Malibu Shark Attack comes from South African director David Lister who has made a good deal of cheap action, family entertainment and genre material for video and cable release as witness titles such as The Rutanga Tapes/Killer Instinct (1990), The Last Leprechaun (1998), Dazzle (1999), The Meeksville Ghost (2001), The Sorcerer’s Apprentice (2002), and two versions of the fairytale Beauty and the Beast (2005) and Beauty and the Beast (2009).
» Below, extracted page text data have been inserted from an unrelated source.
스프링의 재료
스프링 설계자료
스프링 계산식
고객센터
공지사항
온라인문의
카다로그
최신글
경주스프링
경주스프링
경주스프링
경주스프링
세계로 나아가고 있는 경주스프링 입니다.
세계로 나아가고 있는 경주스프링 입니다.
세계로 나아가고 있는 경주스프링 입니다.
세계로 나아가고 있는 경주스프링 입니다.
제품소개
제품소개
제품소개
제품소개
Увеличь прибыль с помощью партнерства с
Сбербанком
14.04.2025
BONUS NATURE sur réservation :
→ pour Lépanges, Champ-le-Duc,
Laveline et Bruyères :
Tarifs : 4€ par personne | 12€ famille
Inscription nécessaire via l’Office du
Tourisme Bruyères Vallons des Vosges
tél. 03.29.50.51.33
There is also the name of Brian Trenchard-Smith on the credits, a director who was part of the classic Ozploitation cycle with films such as Turkey Shoot (1983) and Dead-End Drive-In (1986), and in more recent years has taken to directing some incredibly tatty dreck for the US cable market with the likes of Tyrannosaurus Azteca (2007) and Arctic Blast (2010). If one considers that Malibu Shark Attack gives all impression of being a film that Trenchard-Smith considered too cheap to direct himself, one’s hopes do not rise particularly high.
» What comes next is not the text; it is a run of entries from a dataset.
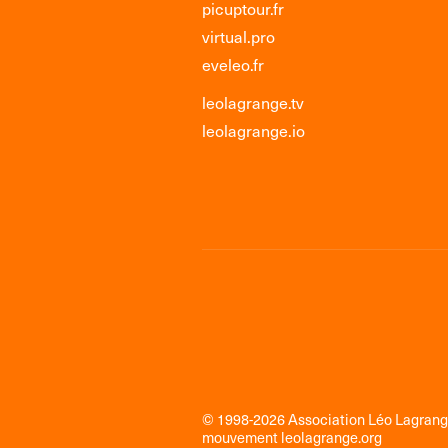
picuptour.fr
virtual.pro
eveleo.fr
leolagrange.tv
leolagrange.io
© 1998-2026 Association Léo Lagran
mouvement
leolagrange.org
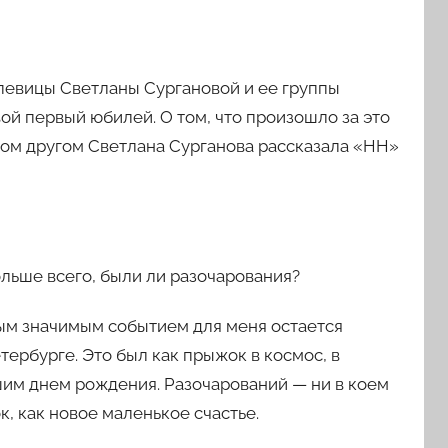
певицы Светланы Сургановой и ее группы
вой первый юбилей. О том, что произошло за это
огом другом Светлана Сурганова рассказала «НН»
ольше всего, были ли разочарования?
мым значимым событием для меня остается
тербурге. Это был как прыжок в космос, в
ашим днем рождения. Разочарований — ни в коем
к, как новое маленькое счастье.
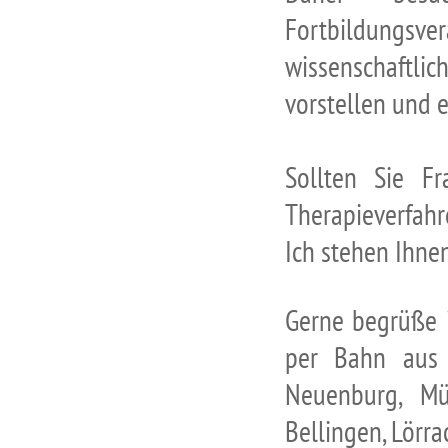
Fortbildungsver
wissenschaft
vorstellen und 
Sollten Sie F
Therapieverfah
Ich stehen Ihne
Gerne begrüße i
per Bahn aus F
Neuenburg, Mül
Bellingen, Lörra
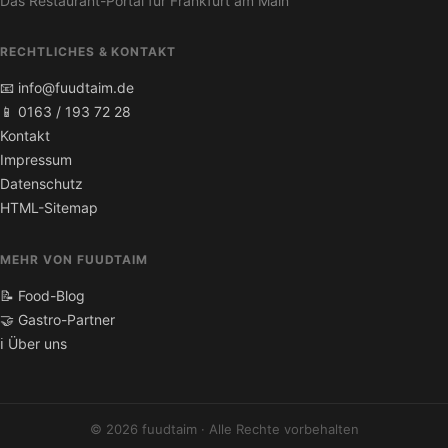
Das Restaurant-Portal für Frankfurt am Main
RECHTLICHES & KONTAKT
📧 info@fuudtaim.de
📱 0163 / 193 72 28
Kontakt
Impressum
Datenschutz
HTML-Sitemap
MEHR VON FUUDTAIM
📝 Food-Blog
🤝 Gastro-Partner
ℹ️ Über uns
© 2026 fuudtaim · Alle Rechte vorbehalten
Nor does one’s hopes rise after the opening credits end at the sight of the almost completely unknown Australian cast struggling to keep American accents straight in order to give the impression that the film is taking place in Malibu. There are some cheap digital shark effects and even more when it comes to depicting the tsunami. What should be said in the film’s favour is that, while it remains a B shark movie, it is one of the few (possibly only) made around this time that is taking itself seriously and has not planted tongue in cheek and determined to be as ridiculous as possible.
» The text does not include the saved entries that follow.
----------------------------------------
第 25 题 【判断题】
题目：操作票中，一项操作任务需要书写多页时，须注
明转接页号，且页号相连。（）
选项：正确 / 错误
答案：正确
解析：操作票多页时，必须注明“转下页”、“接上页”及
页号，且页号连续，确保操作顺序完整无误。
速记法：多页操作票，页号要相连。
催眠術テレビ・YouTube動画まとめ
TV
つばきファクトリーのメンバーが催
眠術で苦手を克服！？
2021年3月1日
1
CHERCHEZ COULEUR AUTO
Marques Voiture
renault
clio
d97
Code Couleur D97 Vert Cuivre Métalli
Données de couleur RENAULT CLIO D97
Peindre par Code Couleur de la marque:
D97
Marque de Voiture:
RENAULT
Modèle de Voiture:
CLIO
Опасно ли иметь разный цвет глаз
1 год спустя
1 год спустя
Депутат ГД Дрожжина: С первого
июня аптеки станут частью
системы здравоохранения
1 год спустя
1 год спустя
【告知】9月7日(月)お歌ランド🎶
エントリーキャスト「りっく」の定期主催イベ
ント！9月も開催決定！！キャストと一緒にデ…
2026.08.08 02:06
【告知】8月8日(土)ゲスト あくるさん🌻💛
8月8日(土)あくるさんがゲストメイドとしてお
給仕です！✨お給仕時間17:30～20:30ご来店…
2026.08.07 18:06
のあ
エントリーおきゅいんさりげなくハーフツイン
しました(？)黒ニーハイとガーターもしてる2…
As such, David Lister generates fair and reasonable tension. The steps to get everybody there seem contrived, nevertheless the scenes with the cast trapped inside the lifeguard station on stilts in the midst of the flood water and surrounded by sharks that are trying to batter their way in maintains a reasonable pressure cooker situation. There is the inevitable scene where the heroes take to the sharks with chainsaws and buzzsaws.